Working capital management : theory and evidence from New Zealand listed limited liability companies
Authors
Date
2000
Type
Thesis
Fields of Research
Abstract
The theory of working capital management contends that if working capital is managed according to prescriptive theory then it would be expected that businesses would invest in working capital, finance working capital, monitor factors that influence working capital, manage cash, accounts receivable, inventory, accounts payable, the cash conversion cycle (aggregative approach), and measure and analyze performance to ensure that the long term (fixed) assets are utilized effectively and efficiently. This thesis seeks to shed light on the problem, how working capital is managed by New Zealand listed limited liability companies. This is achieved by applying New Zealand data collected by means of a postal questionnaire to an empirical working capital management model.
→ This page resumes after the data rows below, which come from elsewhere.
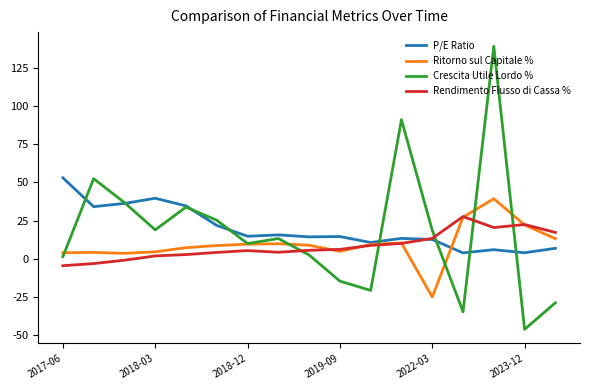

Rank the series by their maximum value, from lowest to highest.

Rendimento Flusso di Cassa %, Ritorno sul Capitale %, P/E Ratio, Crescita Utile Lordo %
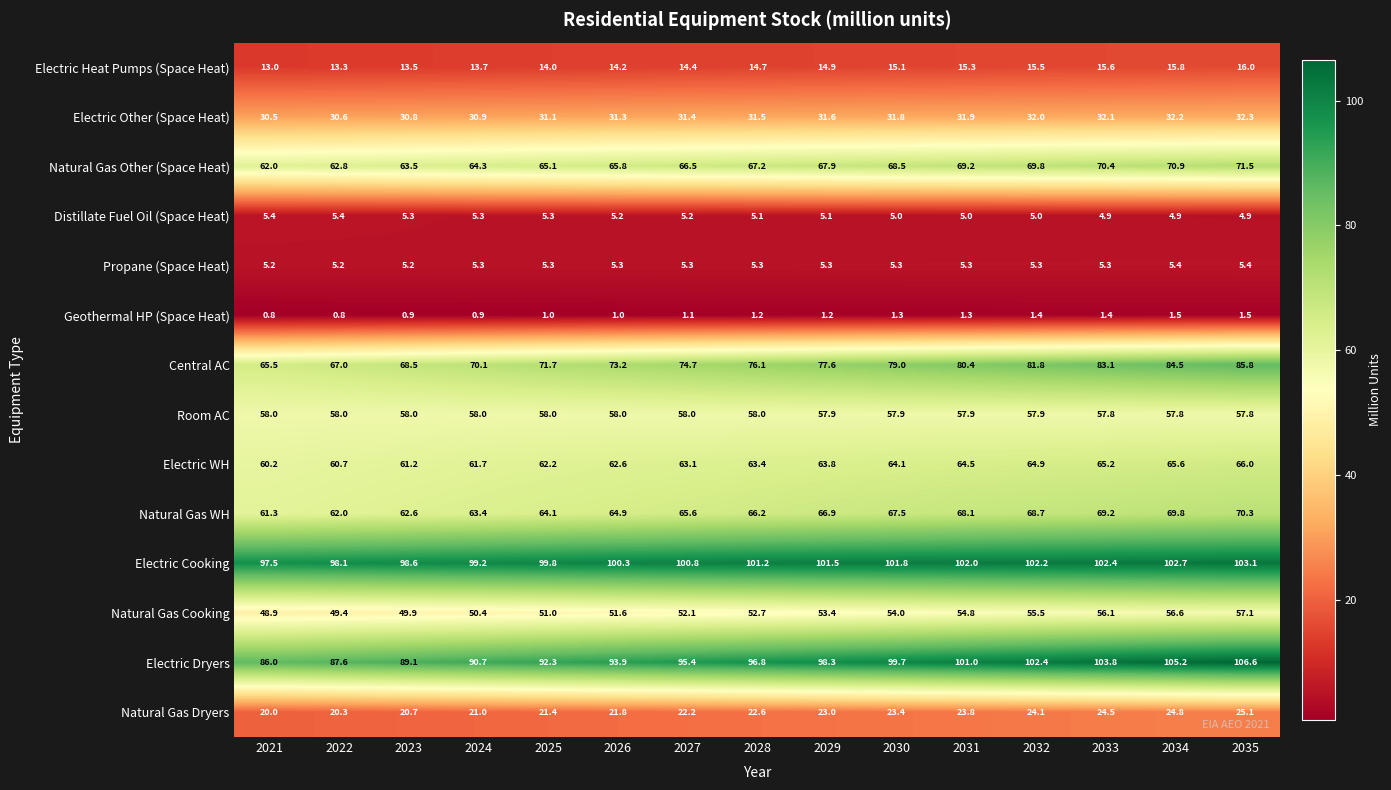

What is the average value of the Natural Gas Dryers series?

22.6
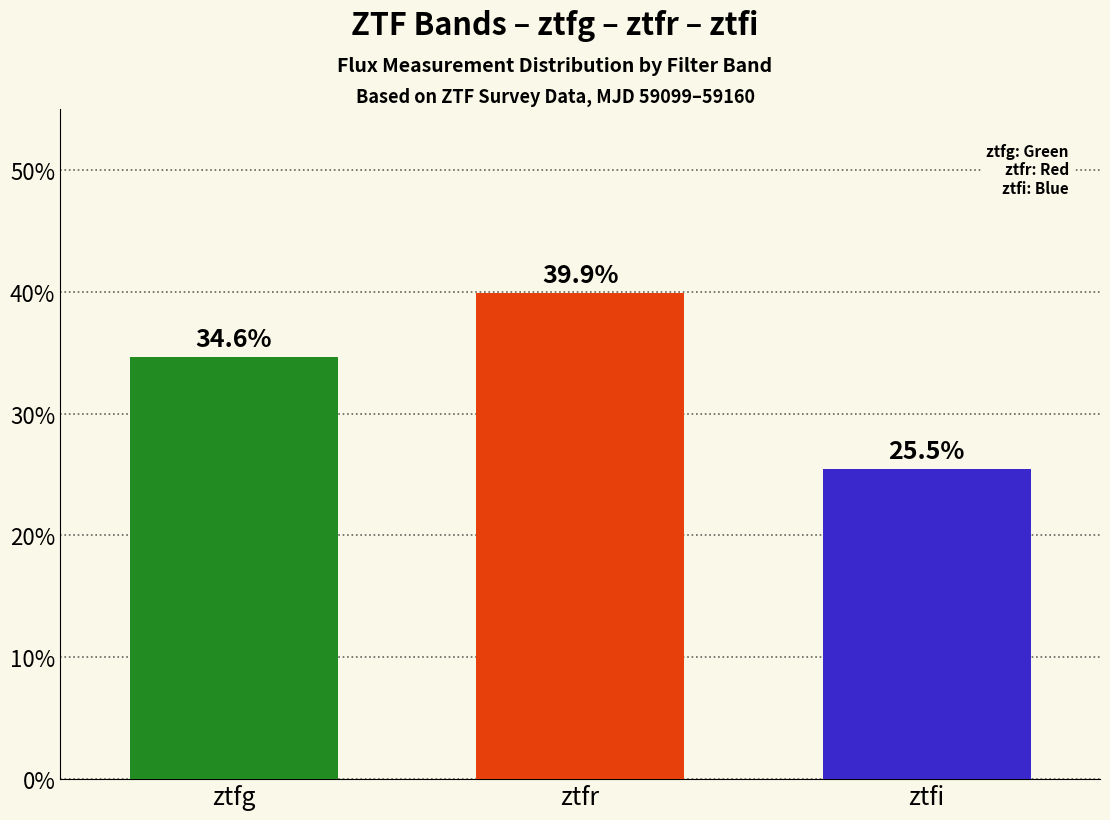

What is the maximum value shown in the chart?

39.9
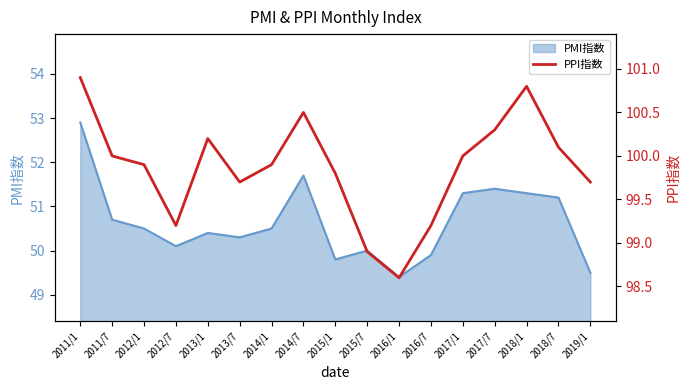

Which label corresponds to the largest value in the chart?

2011/1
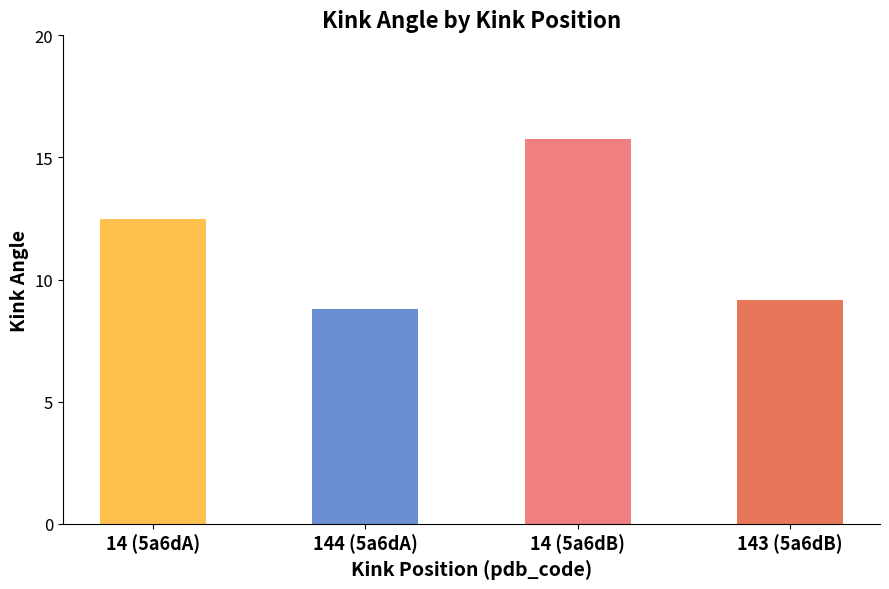

Count the number of values greater than 12.

2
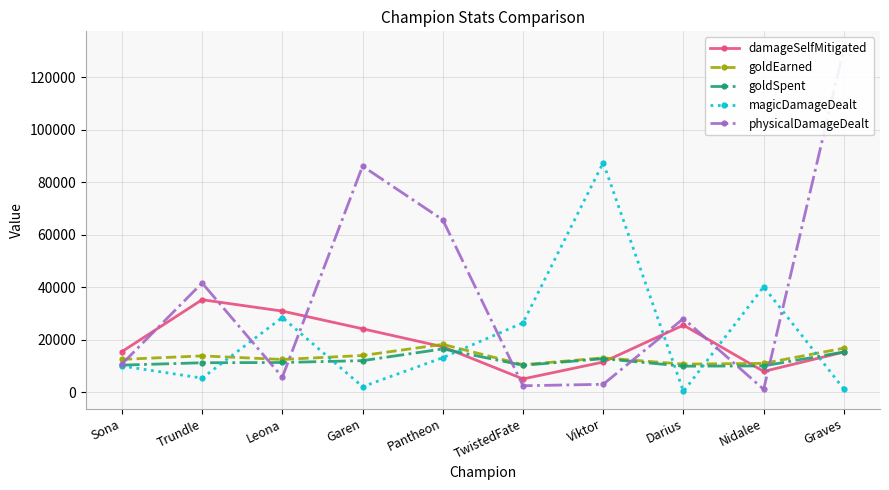

What is the label of the 8th point from the left?

Darius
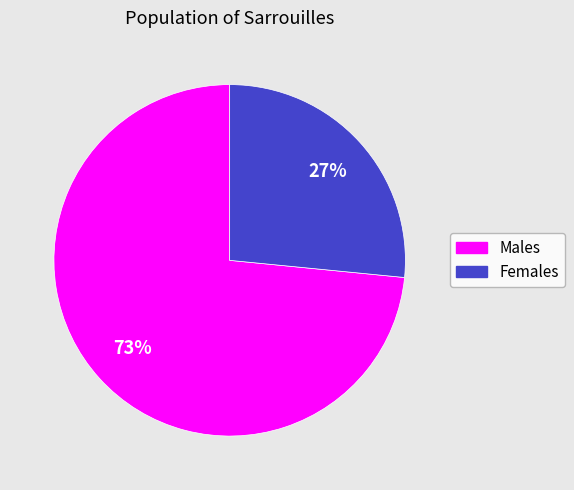

Is there any slice that represents more than half of the pie?

Yes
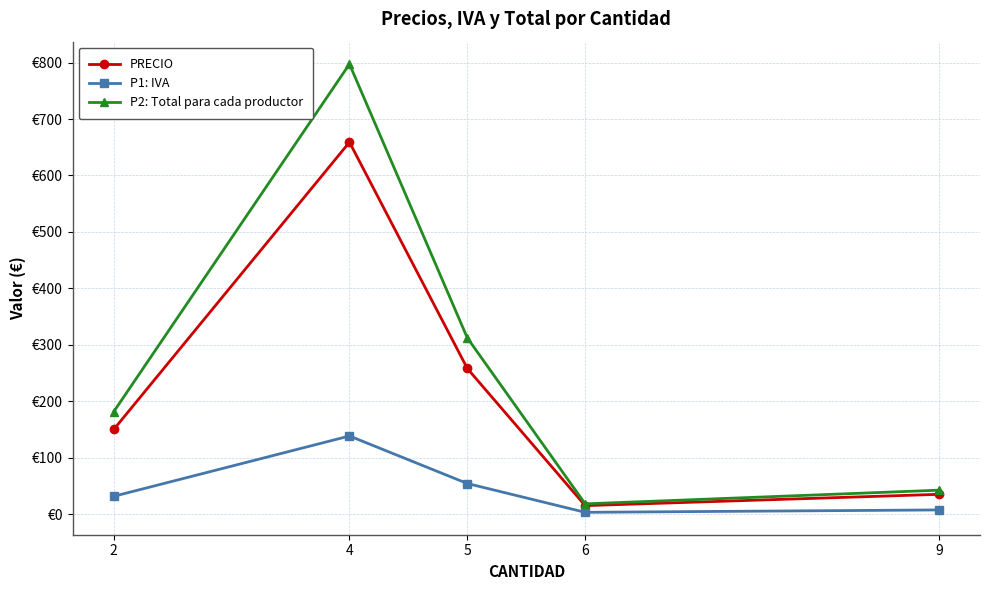

True or false: P1: IVA and P2: Total para cada productor cross at least once.

False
The main findings indicate that businesses in New Zealand consider working capital management an important issue, yet a large group of respondents ignored the survey. It is evident that the respondents placed greater emphasis or importance on the financing decision, with the investment decision largely taken for granted. Some effort is made prima facie to manage cash, accounts receivable, inventory and accounts payable independently of each other. However given the theory of working capital management, there may be room for improvement regarding the strategies, tactics and techniques used to manage these components. Furthermore, the findings suggest that working capital management is also strategic as it impact on the liquidity, solvency/bankruptcy, efficiency, profitability and shareholder wealth maximization of the business. In light of the findings, it was recommended that an in-depth case study research approach can enhance the survey questionnaire to further investigate the findings. Further research should focus on the levels, composition, structure, and performance of working capital and introduce financial data for this purpose. It is evident from the results of the study that the purpose and function of working capital are not clearly and sufficiently recognized, and that it is quite likely that deficiencies and insufficiencies in the management of working capital in New Zealand may be revealed by further empirical research.